Django Haskins – Nature Boy
Matt McMichaels – Kizza Me
Ira Kaplan – Oh, Dana
Jody Stephens – For You
Norman Blake – Nighttime
Mike Mills – Jesus Christ
Ira Kaplan – Take Care
Matthew Sweet – Big Black Car
Norman Blake – Stroke it Noel
Jody Stephens – Blue Moon
Brett Harris – Femme Fatale
Chris Stamey – Downs
Tift Merritt – Dream Lover
Django Haskins – Holocaust
Tift Merritt/Django Haskins – You Can’t Have Me
Michael Stipe/Brett Harris – Kanga-Roo
Company – Thank You Friends
In some cases, my friends and I agreed, the songs were done with more care and lusher arrangements than Chilton intended: in particular, Stipe’s “Kanga-Roo” was dense and glorious, not the glorious mess of anti-pop that made the record. For well over 90 minutes, I was held in this perfect bubble, and I’m sure I wasn’t the only person looking at Jody Stephens and thinking, “He deserves this. They all deserved this.”
The encore was more direct—and cast a wider net—intended to induct any stragglers firmly into the Church of Chilton. At ten songs, it was more than half again as long as the show, but not a soul got restive that I could see. It included not just songs from the first two Big Star records, but Chilton’s adolescent pop hit “The Letter” and his while-he-was-living tribute, The ‘Mats’ “Alex Chilton,” as well as the two beautiful songs from the pop single produced by his erstwhile bandmate Chris Bell: “You and Your Sister” and “I Am the Cosmos.” The latter of these was peculiarly wedged into the Chilton legend, as Stamey explained that “One day, Alex called me and said there was this song I had to hear,” before launching into Bell’s soaring song. Not complaining, mind you, just pointing out that it was kind of an odd moment rhetorically.

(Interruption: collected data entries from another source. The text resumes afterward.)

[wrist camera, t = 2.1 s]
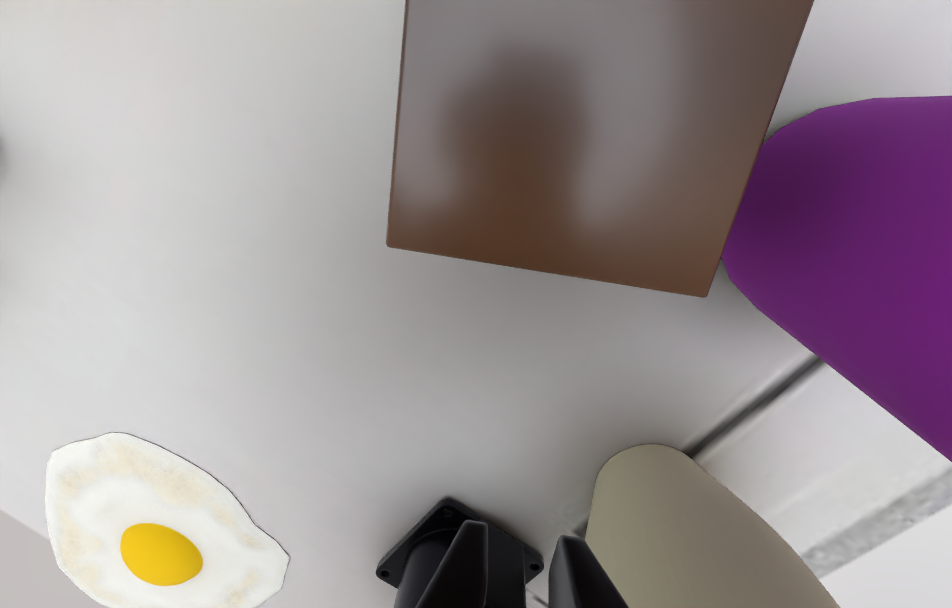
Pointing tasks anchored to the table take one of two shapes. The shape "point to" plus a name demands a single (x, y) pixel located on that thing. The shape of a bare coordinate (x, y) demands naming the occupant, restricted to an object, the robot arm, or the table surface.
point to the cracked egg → (154, 529)
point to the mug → (690, 539)
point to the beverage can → (860, 249)
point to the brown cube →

Brett Harris /Matt McMichaels – You and Your Sister
Matthew Sweet/Mike Mills – September Gurls
Norman Blake – I Am the Cosmos
Tift Merritt – Thirteen
Matt McMichaels – Don’t Give Up on Me
Mitch Easter – Till the End of the Day
Norman Blake – I’m in Love with a Girl
Matt McMichaels – Alex Chilton
Gordon Zacharias – When You Smile
Michael Stipe & full company – The Letter
These songs varied more in performance, with “September Gurls” falling surprisingly flat, particularly as compared to the soaring, shiver-inducing “Thirteen.” And I felt kind of bad for the orchestra, who sat around for much of the encore, though their contributions, when called on, were beautifully done and just right.
Stamey should be fiercely proud of this achievement. It was an extraordinary evening, and I was honored to be there. The show is traveling to Memphis and maybe LA, I hear, so be sure to check it out if you get a chance.